Records from a data source:
┄┄┄┄┄┄┄┄┄┄

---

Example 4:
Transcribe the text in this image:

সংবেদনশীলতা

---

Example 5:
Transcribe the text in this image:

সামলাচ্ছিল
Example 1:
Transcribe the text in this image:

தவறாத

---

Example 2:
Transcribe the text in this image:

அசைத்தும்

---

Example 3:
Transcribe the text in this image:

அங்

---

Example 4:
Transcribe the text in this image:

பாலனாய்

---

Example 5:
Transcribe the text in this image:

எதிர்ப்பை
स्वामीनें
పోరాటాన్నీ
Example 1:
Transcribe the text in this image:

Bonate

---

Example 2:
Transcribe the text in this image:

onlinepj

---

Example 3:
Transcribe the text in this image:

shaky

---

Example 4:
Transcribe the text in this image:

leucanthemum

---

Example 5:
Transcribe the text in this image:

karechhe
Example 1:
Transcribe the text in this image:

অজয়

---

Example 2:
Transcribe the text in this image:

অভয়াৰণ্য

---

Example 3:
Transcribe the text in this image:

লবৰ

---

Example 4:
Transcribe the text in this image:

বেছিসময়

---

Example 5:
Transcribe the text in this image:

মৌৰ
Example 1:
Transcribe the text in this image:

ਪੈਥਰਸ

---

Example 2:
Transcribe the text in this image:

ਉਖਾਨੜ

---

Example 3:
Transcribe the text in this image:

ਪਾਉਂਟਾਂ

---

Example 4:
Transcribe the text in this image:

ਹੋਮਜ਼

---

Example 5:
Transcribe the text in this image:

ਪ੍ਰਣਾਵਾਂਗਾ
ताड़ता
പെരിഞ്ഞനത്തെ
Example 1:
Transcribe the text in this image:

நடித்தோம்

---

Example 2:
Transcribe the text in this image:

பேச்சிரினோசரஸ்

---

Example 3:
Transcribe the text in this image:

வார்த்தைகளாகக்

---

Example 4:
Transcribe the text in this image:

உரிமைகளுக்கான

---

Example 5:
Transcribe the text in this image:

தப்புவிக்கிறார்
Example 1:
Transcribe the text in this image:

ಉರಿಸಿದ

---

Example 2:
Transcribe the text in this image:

┄┄┄┄┄┄┄┄┄┄

WHAT TO DO: Give each line of the material above as a Markdown table with the columns "No." and "Line", numbering the rows and leaving out blank lines.

CORRECT RESPONSE:
| No. | Line |
|---|---|
| 1 | --- |
| 2 | Example 4: |
| 3 | Transcribe the text in this image: |
| 4 | সংবেদনশীলতা |
| 5 | --- |
| 6 | Example 5: |
| 7 | Transcribe the text in this image: |
| 8 | সামলাচ্ছিল |
| 9 | Example 1: |
| 10 | Transcribe the text in this image: |
| 11 | தவறாத |
| 12 | --- |
| 13 | Example 2: |
| 14 | Transcribe the text in this image: |
| 15 | அசைத்தும் |
| 16 | --- |
| 17 | Example 3: |
| 18 | Transcribe the text in this image: |
| 19 | அங் |
| 20 | --- |
| 21 | Example 4: |
| 22 | Transcribe the text in this image: |
| 23 | பாலனாய் |
| 24 | --- |
| 25 | Example 5: |
| 26 | Transcribe the text in this image: |
| 27 | எதிர்ப்பை |
| 28 | स्वामीनें |
| 29 | పోరాటాన్నీ |
| 30 | Example 1: |
| 31 | Transcribe the text in this image: |
| 32 | Bonate |
| 33 | --- |
| 34 | Example 2: |
| 35 | Transcribe the text in this image: |
| 36 | onlinepj |
| 37 | --- |
| 38 | Example 3: |
| 39 | Transcribe the text in this image: |
| 40 | shaky |
| 41 | --- |
| 42 | Example 4: |
| 43 | Transcribe the text in this image: |
| 44 | leucanthemum |
| 45 | --- |
| 46 | Example 5: |
| 47 | Transcribe the text in this image: |
| 48 | karechhe |
| 49 | Example 1: |
| 50 | Transcribe the text in this image: |
| 51 | অজয় |
| 52 | --- |
| 53 | Example 2: |
| 54 | Transcribe the text in this image: |
| 55 | অভয়াৰণ্য |
| 56 | --- |
| 57 | Example 3: |
| 58 | Transcribe the text in this image: |
| 59 | লবৰ |
| 60 | --- |
| 61 | Example 4: |
| 62 | Transcribe the text in this image: |
| 63 | বেছিসময় |
| 64 | --- |
| 65 | Example 5: |
| 66 | Transcribe the text in this image: |
| 67 | মৌৰ |
| 68 | Example 1: |
| 69 | Transcribe the text in this image: |
| 70 | ਪੈਥਰਸ |
| 71 | --- |
| 72 | Example 2: |
| 73 | Transcribe the text in this image: |
| 74 | ਉਖਾਨੜ |
| 75 | --- |
| 76 | Example 3: |
| 77 | Transcribe the text in this image: |
| 78 | ਪਾਉਂਟਾਂ |
| 79 | --- |
| 80 | Example 4: |
| 81 | Transcribe the text in this image: |
| 82 | ਹੋਮਜ਼ |
| 83 | --- |
| 84 | Example 5: |
| 85 | Transcribe the text in this image: |
| 86 | ਪ੍ਰਣਾਵਾਂਗਾ |
| 87 | ताड़ता |
| 88 | പെരിഞ്ഞനത്തെ |
| 89 | Example 1: |
| 90 | Transcribe the text in this image: |
| 91 | நடித்தோம் |
| 92 | --- |
| 93 | Example 2: |
| 94 | Transcribe the text in this image: |
| 95 | பேச்சிரினோசரஸ் |
| 96 | --- |
| 97 | Example 3: |
| 98 | Transcribe the text in this image: |
| 99 | வார்த்தைகளாகக் |
| 100 | --- |
| 101 | Example 4: |
| 102 | Transcribe the text in this image: |
| 103 | உரிமைகளுக்கான |
| 104 | --- |
| 105 | Example 5: |
| 106 | Transcribe the text in this image: |
| 107 | தப்புவிக்கிறார் |
| 108 | Example 1: |
| 109 | Transcribe the text in this image: |
| 110 | ಉರಿಸಿದ |
| 111 | --- |
| 112 | Example 2: |
| 113 | Transcribe the text in this image: |